New Waterloo also received unforeseen support from fellow food partners, with ongoing donations from seafood supplier Minamoto Foods, Eden East Farm and nonprofit Urban Roots Austin.

“ gave us produce like fennel, onions, garlic, beets and greens for grocery bags,” says La Condesa executive chef Rick Lopez, who was forced to furlough his staff of 60. “This is in addition to helping other restaurants like Suerte and Launderette and maintaining their farmers market stand. Minamoto has been giving us up to 300 meals a day.”

Lopez unpacks grocery donations from local partners, which helped feed furloughed staff at La Condesa.

In the face of enormous adversity, such spontaneous and selfless gestures wove a common thread through Austin’s food community this spring—often coming from unlikely sources.

“We’ve been met with a ton of grace, generosity and understanding, from our landlords being flexible with rent to vendors understanding when we had to pause services,” says Lanman.

Reciprocity created its own ripple effect, disrupting what often felt like a tidal wave of bad news. In mid-April, Hestia and Henbit launched an ongoing meal donation program in partnership with local benefactors, serving thousands of health care workers at Seton’s local medical centers. New Waterloo’s human resources and finance teams donated services to other small businesses, helping them navigate the unemployment process and small business loan applications.

Fink and Bristol-Joseph pack meals for their hospital donation delivery.

“There’s been such authenticity in communication and joy in deep connection, and we’re figuring out the part we play in that,” says Lanman. “The resounding call to action is that we’re all in this together, and together is how we’ll figure it out.”

As Austin restaurants and bars take their first tentative steps toward this new existence, the surviving establishments have begun to open under unfamiliar constraints to an understandably skittish public.

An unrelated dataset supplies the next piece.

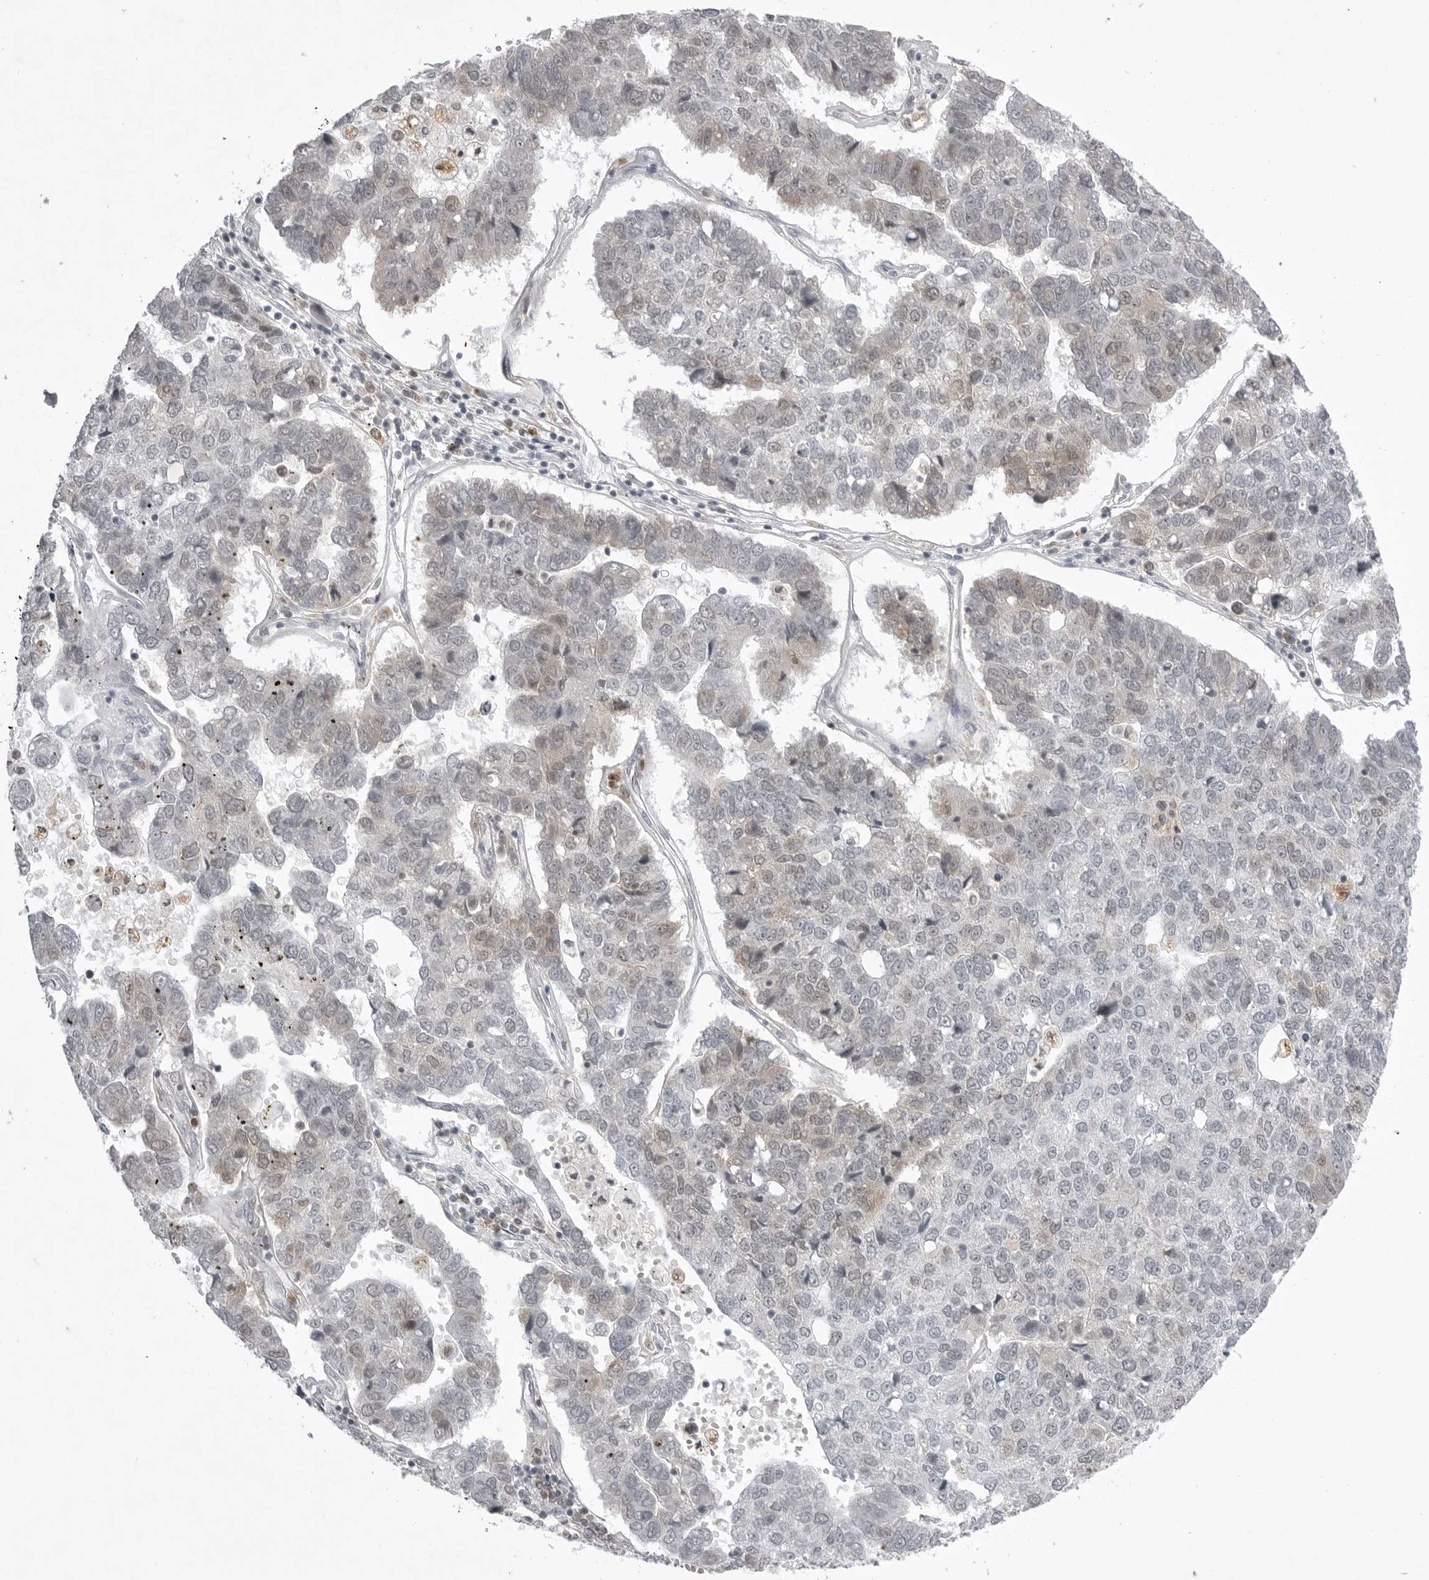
{"staining": {"intensity": "moderate", "quantity": "25%-75%", "location": "cytoplasmic/membranous"}, "tissue": "pancreatic cancer", "cell_type": "Tumor cells", "image_type": "cancer", "snomed": [{"axis": "morphology", "description": "Adenocarcinoma, NOS"}, {"axis": "topography", "description": "Pancreas"}], "caption": "An immunohistochemistry (IHC) micrograph of neoplastic tissue is shown. Protein staining in brown shows moderate cytoplasmic/membranous positivity in pancreatic cancer (adenocarcinoma) within tumor cells.", "gene": "RRM1", "patient": {"sex": "female", "age": 61}}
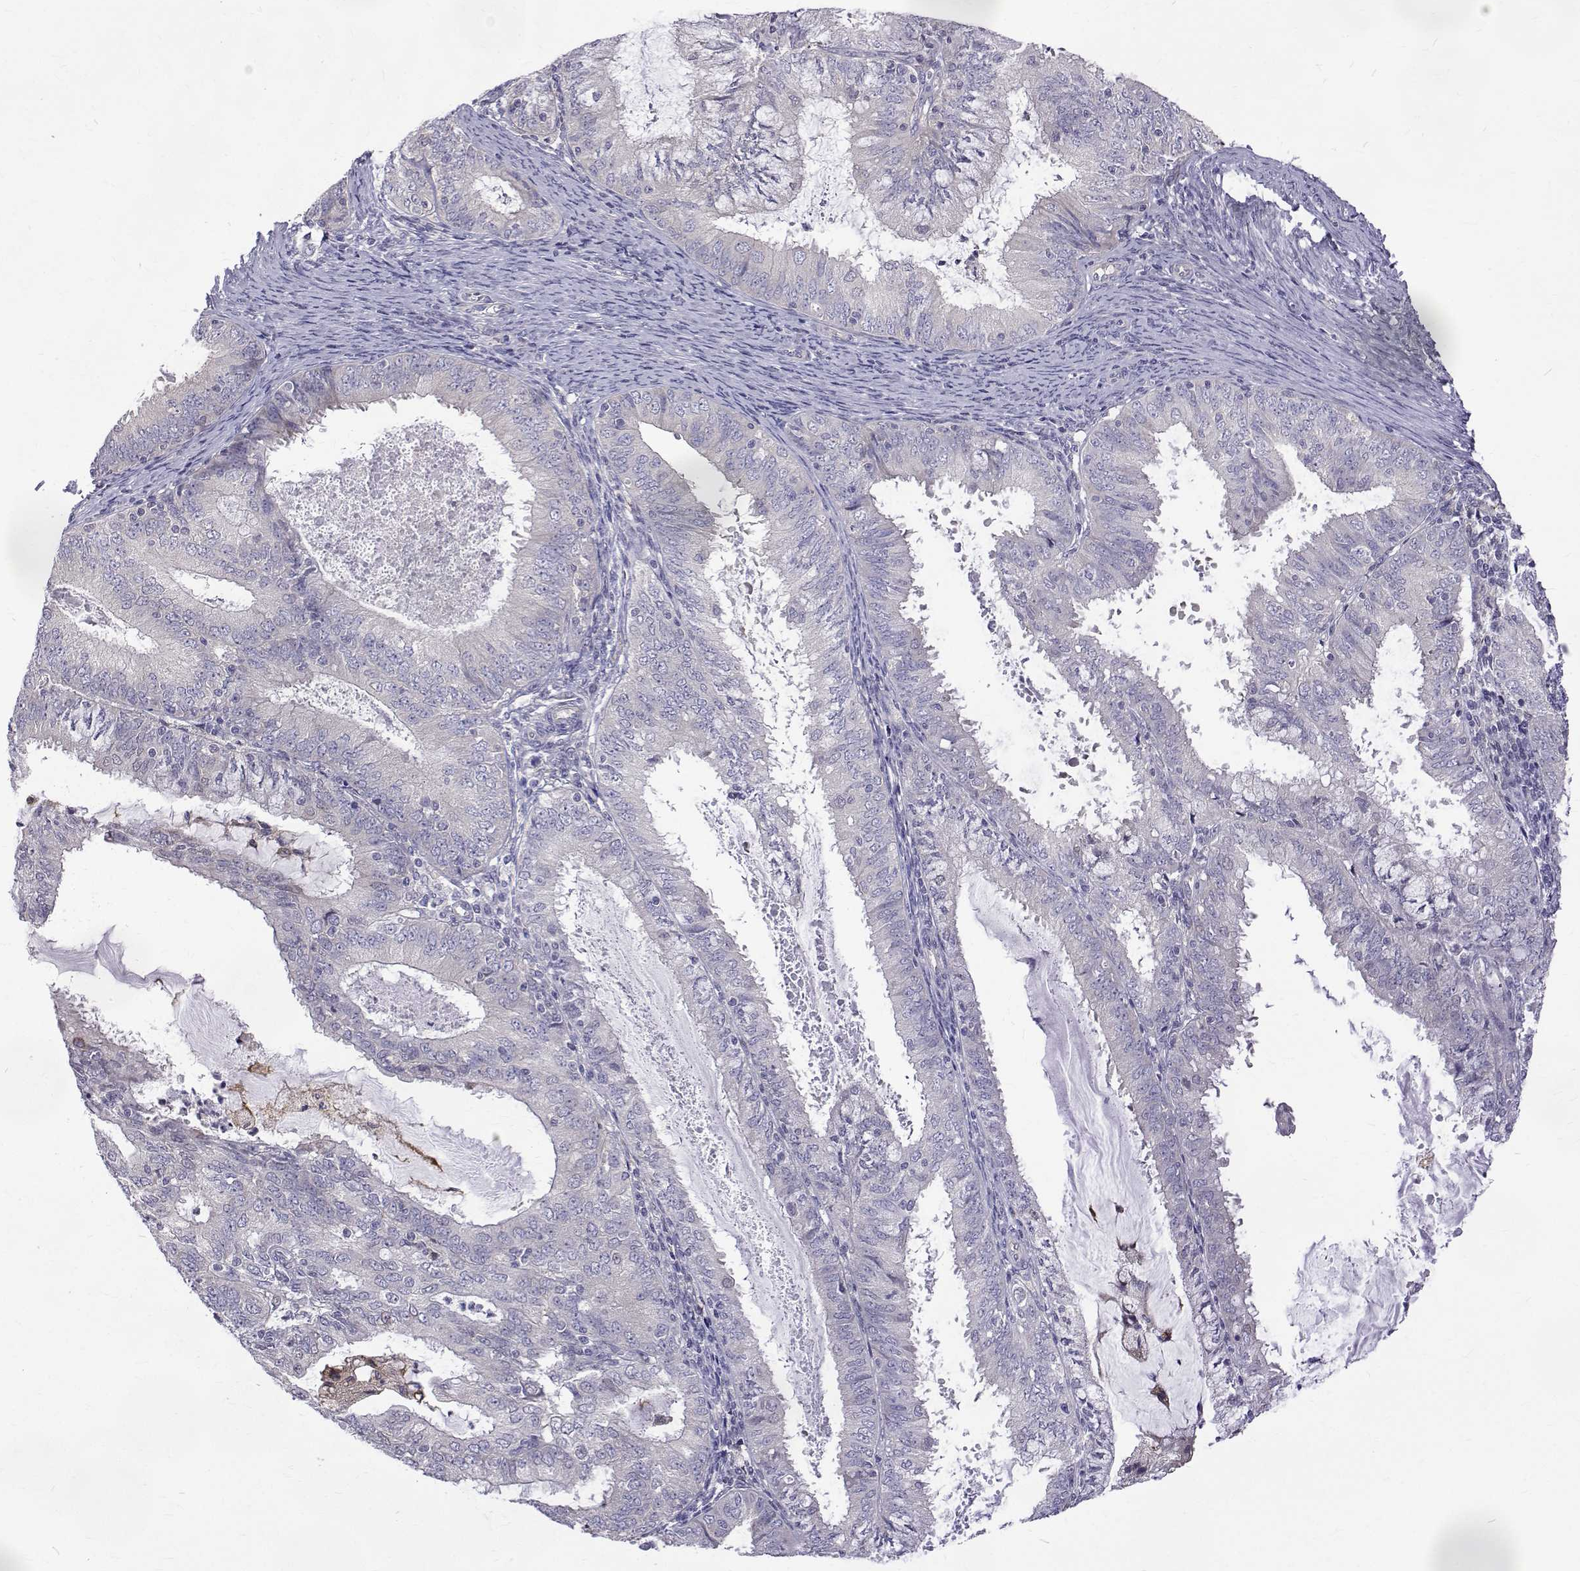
{"staining": {"intensity": "negative", "quantity": "none", "location": "none"}, "tissue": "endometrial cancer", "cell_type": "Tumor cells", "image_type": "cancer", "snomed": [{"axis": "morphology", "description": "Adenocarcinoma, NOS"}, {"axis": "topography", "description": "Endometrium"}], "caption": "There is no significant staining in tumor cells of adenocarcinoma (endometrial).", "gene": "PADI1", "patient": {"sex": "female", "age": 57}}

While no-touch service, dramatically reduced capacity and mask- and glove-attired servers may detract from the experience, the community bonds forged and strengthened during the crisis have given many in the food and beverage industry the ability—and enthusiasm—to endure.

The Hestia team provided over 200 daily meals to local medical workers.

“I’m excited and completely inspired to feed our community again,” says Lopez. “The best way to approach this next chapter is to embrace the change: pay attention to your neighbors and offer support on the local level, as these avenues have a direct impact on your quality of life. We all need to work for each other and provide positive vibes to get through.”

For others, the pandemic has revealed some hardcore truths about our domestic food system. As meat processing plants and food manufacturers are identified as COVID-19 clusters or otherwise forced to close, we’re literally paying the price for the resulting supply shortages, reinforcing what food security advocates like Jesse Griffiths of Dai Due have been saying for decades.

Jesse Griffiths sources all fresh product at Dai Due from local Texas growers. Photo by Taylor Prinsen.

“When you really need food, the perceived high costs associated with fewer hands and short distances become more widely understood because there’s so much real value,” he says.

Along with the teams at Épicerie, Sour Duck and Salt & Time, Griffiths is one of few area restaurateurs who had the infrastructure and relationships in place to swiftly pivot to takeout and grocery. He hopes the crisis will only continue to prove the importance of frequenting food and drink establishments that support our local foodshed.

Lopez looks forward to seeing guests dine beneath the bright mural at La Condesa again soon.

“The reasons for buying local are layered,” he says. “While you might not see immediate benefits, it’s the short supply chains that are the first mended.”

Implementing a localized business model may not be financially feasible for every bar and restaurant, but as we take the first faltering steps toward a post-pandemic existence, we can at least apply the principles we’ve learned from this collective experience: Namely, when we look out for one another, a brighter, kinder, more enduring and delicious future comes within reach.